Not only does the game play after doing other thing on the net first; shutdowns do not have to be forced.

Reply #20 Top

Quoting Tetrasodium, reply 18

The second one: No it does not. That is only the case for programs that properly close any open child processes/handles. If those are left open, for some reason... such as a bug causing them to remain open or close more slowly than expected, the os will assume them to remain open potentially forever in the case of an infinite loop or a thread waiting for a signal/event that will never come due to a bug.
End of Tetrasodium's quote

 

There was a big contention between Windows and OS2 in the mid 1990's over this very point.

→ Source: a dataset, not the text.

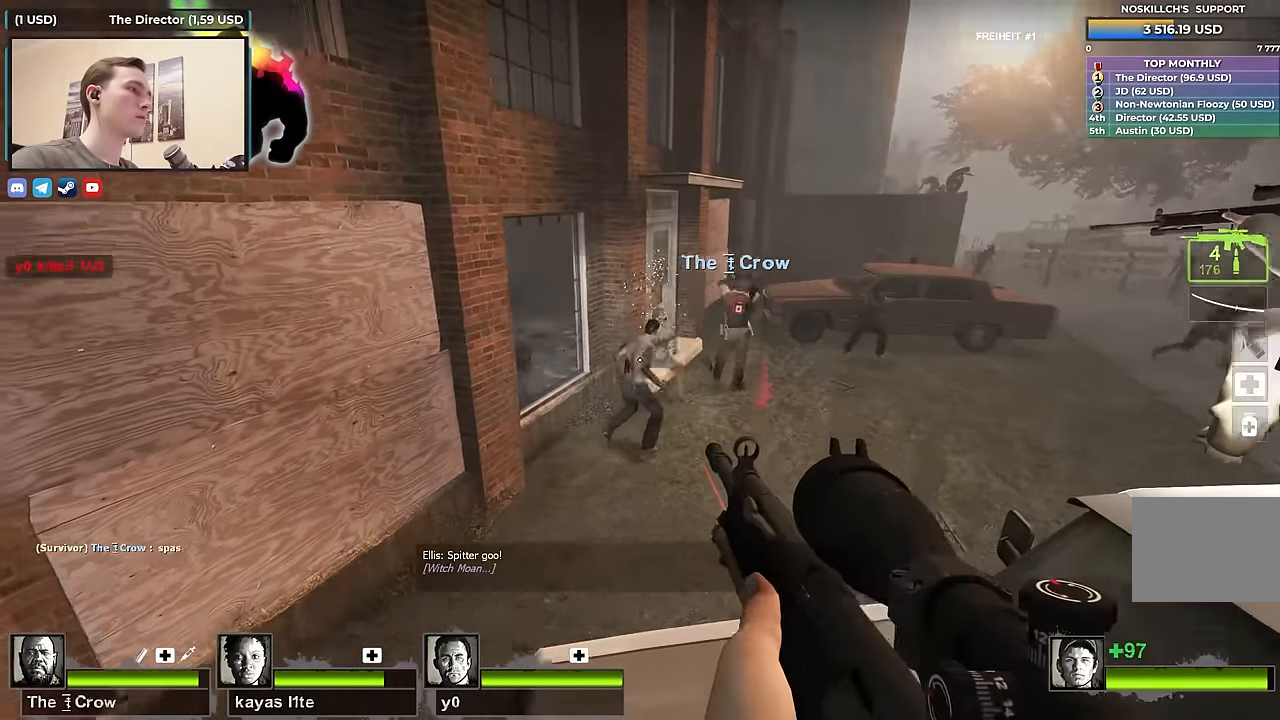
{"keys": [], "events": [[133, "shift", "up"]]}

If, for some reason, an application was closed, whether the user  initiated the closure through the app or someone forced the closure through a system function (like ALT-F4 or via the task manager), somehow, the entire app had to be closed and cleaned up. The best case is if the app was able to take care of all of it, but there are circumstances where the app has lost control of pieces of it and can't complete the process. Windows has historically been very poor at managing such situations, and has typically put the blame on the app, even in cases where Windows has removed the connections needed for the app to complete the closure. An example of this is where a user has to use the Task Manager to close a task. OS2 did a much better job of ensuring the complete closure of the app. Windows has made some improvements in this area, but it is still nowhere near where OS2 was in the 1990's.

 

Quoting Tetrasodium, reply 18

Your first point: I cannot imagine that telling windows to rum sfc scan, which scans for corrupt windows files, or more specifically "scan all protected system files, and replace corrupted files with a cached copy that is located in a compressed folder at %WinDir% \System32\dllcache. The %WinDir% placeholder represents the Windows operating system folder. For example, C:\Windows.". the game should not have files under that umbrella
End of Tetrasodium's quote

 

I am beginning to suspect that there is some interaction between GC3 and the rest of the system where some of these hangs and system file corruptions are occurring. Certainly, it doesn't make sense that GC3 could directly corrupt a system file, but some interaction between GC3 and the rest of the system could be leading to it. When you consider that there are a number of layers,, starting with GC3 (or any app) and continuing through support levels down to the hardware, like DirectX, the GPU drivers, the OS support, etc. there are lots of places where something can go wrong.  This can cause some real headaches for the debugging support team of the app (like GC3), especially when a support product owner or the OS team refuse to acknowledge the problem.

 

So the question is: What can we do to help the GC3 devs track down the problem and get it assigned to where the problem truly belongs. Here is my suggestion: Report each and every instance to SD providing all of the data and descriptions they ask for. Use of the SDSupportTool gathers a lot of that information when run, but sometimes it is necessary to use the results from OS tools as a supplement. For instance, use of the Task Manager to force a dump gives SDSupportTool a dump from which it can gather some of that data, and SFC provides a log file that the devs can use to get to which files might have been corrupted, which can provide hints about what action by GC3 may have lead to the file corruption, which can lead to the discovery of where the corruption was really done. This information should also be provided to the devs for this kind of problem.   --   Another piece of information gathered by SDSupportTool is your system configuration, which allows the devs to collate occurrences to differing hardware support, like graphics cards and drivers, sound cards and drivers, CPU chips and drivers (especially when the CPU chip has an  integrated GPU chip), etc. Once the GC3 devs get the problem isolated to some communication down the support chain they can get in touch with the development team responsible for that part of the support (like MS for DirectX, NVidia for GeForce GPU display drivers, the owners of the AMD GPU drivers, MS for Windows functions, Intel for the drivers for integrated Intel CPU/GPUs, etc. etc.) and they can work together to track the ultimate location of the problem.